Não se trata apenas de possibilitar o acesso à Justiça, enquanto instituição estatal, e sim de viabilizar o acesso à ordem jurídica justa. Uma empreitada assim ambiciosa requer, antes de mais nada, uma nova postura mental. Deve-se pensar na ordem jurídica e nas respectivas instituições, pela perspectiva do consumidor, ou seja, do destinatário das normas jurídicas, que é o povo, de sorte que o acesso à Justiça traz à tona não apenas um programa de reforma como também um método de pensamento, como com acerto acentua Mauro Cappelletti. (...) São seus elementos constitutivos: a) o direito de acesso à Justiça é, fundamentalmente, direito de acesso à ordem jurídica justa; b) são dados elementares desse direito: (1) o direito à informação e perfeito conhecimento do direito substancial e à organização de pesquisa permanente a cargo de especialistas e ostentada à aferição constante da adequação entre a ordem jurídica e a realidade sócio-econômica do país; (2) direito de acesso à justiça adequadamente organizada e formada por juízes inseridos na realidade social e comprometidos com o objetivo de realização da ordem jurídica justa; (3) direito à preordenação dos instrumentos processuais capazes de promover a efetiva tutela de direitos; (4) direito à remoção de todos os obstáculos que se anteponham ao acesso efetivo à Justiça com tais características.[4]

 

Resta dizer que o legislador, ao acolher as diversas contribuições dos juristas que se debruçaram na elaboração dos estudos que serviram de referencial ao código Projetado e, agora, sancionado, compreendeu o sentimento da sociedade ao estabelecer regramento no novo Código Processual Civil, apresentando a problemática do acesso à justiça pela contemplação de valores, que se refletem em direitos, para  possibilitar o acesso à uma Ordem Jurídica justa.

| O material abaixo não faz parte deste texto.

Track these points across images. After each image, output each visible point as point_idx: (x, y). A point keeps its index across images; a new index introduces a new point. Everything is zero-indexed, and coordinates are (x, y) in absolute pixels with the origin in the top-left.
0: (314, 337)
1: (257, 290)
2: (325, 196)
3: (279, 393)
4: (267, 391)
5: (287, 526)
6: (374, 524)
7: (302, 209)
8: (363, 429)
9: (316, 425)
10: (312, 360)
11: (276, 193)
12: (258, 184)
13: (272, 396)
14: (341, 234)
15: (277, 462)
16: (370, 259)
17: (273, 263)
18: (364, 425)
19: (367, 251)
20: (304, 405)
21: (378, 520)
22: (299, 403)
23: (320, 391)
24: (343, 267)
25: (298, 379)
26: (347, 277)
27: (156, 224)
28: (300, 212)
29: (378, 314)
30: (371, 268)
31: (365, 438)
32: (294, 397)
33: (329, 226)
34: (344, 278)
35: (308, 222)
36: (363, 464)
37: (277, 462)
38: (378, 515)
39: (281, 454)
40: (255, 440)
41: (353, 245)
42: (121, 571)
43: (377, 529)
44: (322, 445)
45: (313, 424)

O processo civil será ordenado, disciplinado e interpretado de acordo com os valores  e normas fundamentais estabelecidos  na Constituição da República Federativa do Brasil é o que preceitua o art. 1º do novo Código de Processo Civil.

Não se pode perder a oportunidade de classificar o novo Código de Procedimentos como pretensioso, pois se ousa dar efetividade aos valores da cidadania, da dignidade da pessoa humana, dos valores sociais do trabalho e da livre iniciativa.

Os operadores do novo código têm a responsabilidade de se posicionarem no sentido de velar pela solução dos conflitos de forma que os objetivos fundamentais da República Federativa do Brasil sejam perseguidos para o seu alcance quanto à efetiva construção de uma sociedade justa e solidária com o enfrentamento das desigualdades, assegurando-se o exercício dos direitos sociais e individuais fundamentais.

Ora, senhores operadores, o direcionamento da prestação jurisdicional na esfera da garantia dos direitos sociais fundamentais pode mudar com a efetividade dos preceitos insculpidos nos arts. 4º e 6º do novo Código de Conduta Processual[5] em combinação com o art. 3º, §§ 2º e 3º, do novo Código[6] pelo qual se estimula a resolução dos conflitos de forma dialogada, tendo como referencial os limites e possibilidades dados pelo art. 8º da nova Lei Processual[7] para aplicação do ordenamento jurídico, objetivando alcançar os fins sociais e as condições favoráveis ao estabelecimento do bem comum.

Assim desenhadas as bases do modelo processual cooperativo e dialogal estabelecido pelo novo Código de Procedimentos, vale imaginar que, no início, não será fácil para os operadores jurídicos do processo se libertarem das amarras constituídas pelo formalismo excessivo que atualmente está arraigado na cultura das práticas judiciárias que distanciam as partes e os operadores envolvidos na dinâmica do feito processual.

Contudo, superadas as dificuldades de adaptação, o  modus operandi de condução  das estratégias de resolução dos conflitos pela cooperação e diálogo produzirá bons frutos na garantia dos direitos sociais fundamentais.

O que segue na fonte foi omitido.